Science fiction makes us believe that once robots reach comparable intelligence to humans, they could rise up. Are they coming to get us?
Not in the near future; maybe 500 years from now. I wish we’d been so successful in researching artificial intelligence and developing robots that it was a realistic fear.
What can today’s robots do or not do?
All things that are easy for us are hard for robots and all things that are hard for us are easy for robots. The intellectual challenges related to the chess game were addressed quite successfully by artificial intelligence—computers won against human competitors. Yet, if you want a robot to move chess pieces on the board, it’s tough. Also, look at how humans and robots deal with uncertainty. Humans use their senses and also common-sense physics. When they encounter obstacles, they can do a quick analysis to solve the problem. Robots have a hard time dealing with such obstacles.
What are some of the challenges in making robots more versatile?
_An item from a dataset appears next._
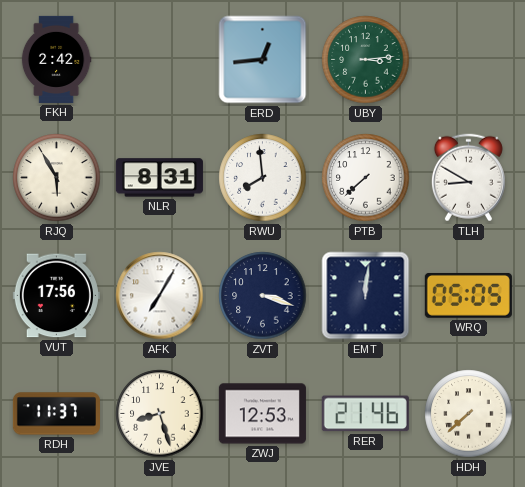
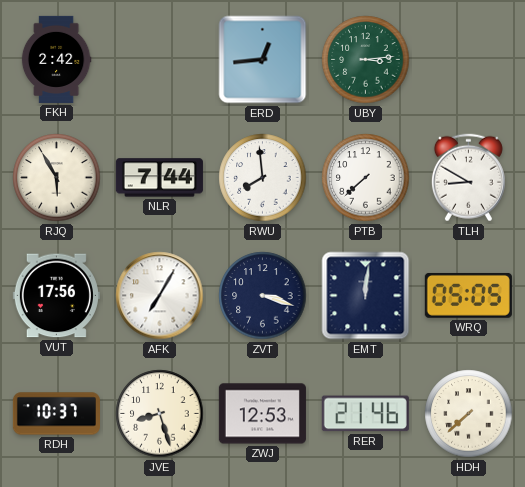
NLR: 8:31 -> 7:44
RDH: 11:37 -> 10:37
Generally, researchers are looking at different mechanisms, structures and materials that can advance robotics. They work on controls, perception, intelligence and machine learning. I work on manipulation, which involves motion planning and control, including how robots use their “hands.” Today, we have robots with simple grippers that are more like a pair of tongs. Some people are designing better “hands,” similar to humans’. But, even if they succeed, I don’t think it will solve the problem. A human being with a pair of chopsticks will still be vastly more capable than a robot dealing with a novel situation, at least in the near future.
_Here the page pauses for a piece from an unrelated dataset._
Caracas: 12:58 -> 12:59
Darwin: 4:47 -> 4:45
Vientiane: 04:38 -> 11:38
Mobile phones are changing our lives. Similarly, will robots affect us more radically?
Robots have been changing our lives, but not our minds. Often, we see an automated device as too simple to call it a robot. I’m excited about applications of robots in education.
At Carnegie Mellon University, we have an automated tutor, which listens to children read, corrects their mistakes, and guides and encourages them. Space exploration is changing. Our motion-planning software was used in the NASA rovers, which have explored Mars. The driverless car, medical robots and technologies that can watch and pay intelligent attention to all the space around us and inside our bodies will cause amazing changes in our lives.
Do robots themselves select inductees to the Robot Hall of Fame at Carnegie Mellon University?
That would take away all the fun from being a judge...and would scare me a bit!
Lauren Monsen is a staff writer with the U.S. Department of State’s Bureau of International Information Programs.